Source extract —
□ □ □ □ □ □ □
The scandal happened on Labour's watch. Never mind that the Tories at the time were demanding even lighter City regulation; anything that reminds voters about Labour's economic record can only hinder its efforts to regain economic credibility, Cameron aides say.

I am not so sure. While the Barclays revelations may have fuelled public anger about bankers, people will look to the current government to stop a repeat of the sort of unacceptable behaviour that Ed Miliband condemned last year – before it was fashionable to do so.

However, there is relief in Downing Street that the latest banking controversy has shifted media attention away from government U-turns. By clearing up the messy leftovers of a badly-cooked Budget, Mr Cameron and Mr Osborne hope the damage has been contained – crucially, before it translates into weakness and incompetence, labels that are very difficult to unpin. "We feel we have turned a corner," one close Cameron ally said.

Another reason to be cheerful is the latest private polling for the Conservatives. It raised the spirits when it was presented to the 1922 Committee of Tory MPs last week by Andrew Cooper, No 10's director of strategy and the founder of the polling company Populus. He argues that the headline poll figures, giving Labour a healthy lead, do not reflect the nation's underlying mood.

Mid-term blues that afflict most governments do not mean they are heading for defeat, he says. Only one in three people polled say they will definitely vote the same way at the next election – probably not until May 2015 – as they would today. Unusually, more than half (54 per cent) of voters could be described as "don't knows" or floaters.

Although Mr Miliband's personal ratings have improved, people still prefer Mr Cameron by a big majority as prime minister when they are pushed to choose, as they will be in 2015. Even one in four current Labour supporters regards Mr Cameron as the best man for the job.
□ □ □ □ □ □ □
Tasks to carry out —
1/ Can you echo the stretch of the political commentary from "However, there is" through "nation's underlying mood."?
2/ Could you condense the paragraph of the political commentary that begins "Mid-term blues that afflict" into a short bulleted list that keeps its main facts?

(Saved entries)
□ □ □ □ □ □ □
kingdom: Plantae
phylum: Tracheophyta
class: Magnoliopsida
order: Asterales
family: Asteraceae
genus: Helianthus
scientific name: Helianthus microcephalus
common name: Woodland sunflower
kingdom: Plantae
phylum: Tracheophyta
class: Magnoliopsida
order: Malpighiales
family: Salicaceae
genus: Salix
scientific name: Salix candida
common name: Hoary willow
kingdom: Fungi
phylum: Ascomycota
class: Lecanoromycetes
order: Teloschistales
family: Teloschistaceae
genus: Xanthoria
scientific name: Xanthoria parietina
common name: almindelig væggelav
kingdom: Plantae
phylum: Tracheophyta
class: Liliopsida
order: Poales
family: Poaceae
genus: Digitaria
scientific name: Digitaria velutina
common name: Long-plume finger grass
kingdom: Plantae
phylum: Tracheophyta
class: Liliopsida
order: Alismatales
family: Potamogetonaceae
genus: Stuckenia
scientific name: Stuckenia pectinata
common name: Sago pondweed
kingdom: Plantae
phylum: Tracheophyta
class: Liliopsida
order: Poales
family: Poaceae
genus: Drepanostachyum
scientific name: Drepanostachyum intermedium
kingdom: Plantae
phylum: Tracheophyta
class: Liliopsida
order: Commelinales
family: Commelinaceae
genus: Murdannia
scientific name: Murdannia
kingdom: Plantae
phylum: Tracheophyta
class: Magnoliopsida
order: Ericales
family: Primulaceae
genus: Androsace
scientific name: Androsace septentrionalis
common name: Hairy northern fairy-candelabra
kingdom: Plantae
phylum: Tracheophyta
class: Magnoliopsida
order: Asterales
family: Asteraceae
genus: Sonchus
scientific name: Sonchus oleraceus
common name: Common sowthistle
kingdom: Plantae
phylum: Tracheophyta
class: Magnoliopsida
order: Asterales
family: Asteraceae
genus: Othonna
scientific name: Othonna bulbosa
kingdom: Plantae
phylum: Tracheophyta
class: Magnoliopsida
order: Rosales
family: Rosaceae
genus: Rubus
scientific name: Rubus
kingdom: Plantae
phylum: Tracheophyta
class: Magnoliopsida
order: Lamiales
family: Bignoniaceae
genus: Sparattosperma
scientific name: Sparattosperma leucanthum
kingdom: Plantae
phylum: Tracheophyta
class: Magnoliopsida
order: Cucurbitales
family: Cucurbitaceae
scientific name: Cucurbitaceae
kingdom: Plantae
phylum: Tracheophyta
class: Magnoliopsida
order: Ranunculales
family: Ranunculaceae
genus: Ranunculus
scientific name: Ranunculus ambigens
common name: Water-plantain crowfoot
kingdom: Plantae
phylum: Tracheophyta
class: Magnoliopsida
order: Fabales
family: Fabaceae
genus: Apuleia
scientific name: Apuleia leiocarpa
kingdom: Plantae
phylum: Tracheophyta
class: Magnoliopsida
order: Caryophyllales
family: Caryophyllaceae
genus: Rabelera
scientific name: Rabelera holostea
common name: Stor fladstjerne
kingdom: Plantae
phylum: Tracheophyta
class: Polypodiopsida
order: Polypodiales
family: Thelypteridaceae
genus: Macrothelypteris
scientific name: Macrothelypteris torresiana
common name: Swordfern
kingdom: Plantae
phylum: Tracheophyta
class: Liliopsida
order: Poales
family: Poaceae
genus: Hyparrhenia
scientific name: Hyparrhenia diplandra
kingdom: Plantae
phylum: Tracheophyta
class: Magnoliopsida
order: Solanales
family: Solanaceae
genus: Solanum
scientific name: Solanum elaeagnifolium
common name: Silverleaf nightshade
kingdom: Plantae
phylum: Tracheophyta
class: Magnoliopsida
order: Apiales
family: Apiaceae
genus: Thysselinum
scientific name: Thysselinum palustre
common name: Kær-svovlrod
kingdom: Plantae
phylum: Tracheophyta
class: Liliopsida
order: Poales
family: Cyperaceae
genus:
□ □ □ □ □ □ □
Responses by task —
1/
However, there is relief in Downing Street that the latest banking controversy has shifted media attention away from government U-turns. By clearing up the messy leftovers of a badly-cooked Budget, Mr Cameron and Mr Osborne hope the damage has been contained – crucially, before it translates into weakness and incompetence, labels that are very difficult to unpin. "We feel we have turned a corner," one close Cameron ally said.

Another reason to be cheerful is the latest private polling for the Conservatives. It raised the spirits when it was presented to the 1922 Committee of Tory MPs last week by Andrew Cooper, No 10's director of strategy and the founder of the polling company Populus. He argues that the headline poll figures, giving Labour a healthy lead, do not reflect the nation's underlying mood.

2/
- Mid-term blues that hit most governments do not mean they are heading for defeat.
- Only one in three people polled say they will definitely vote the same way at the next election (probably not until May 2015) as they would today.
- Unusually, more than half of voters (54 per cent) could be called "don't knows" or floaters.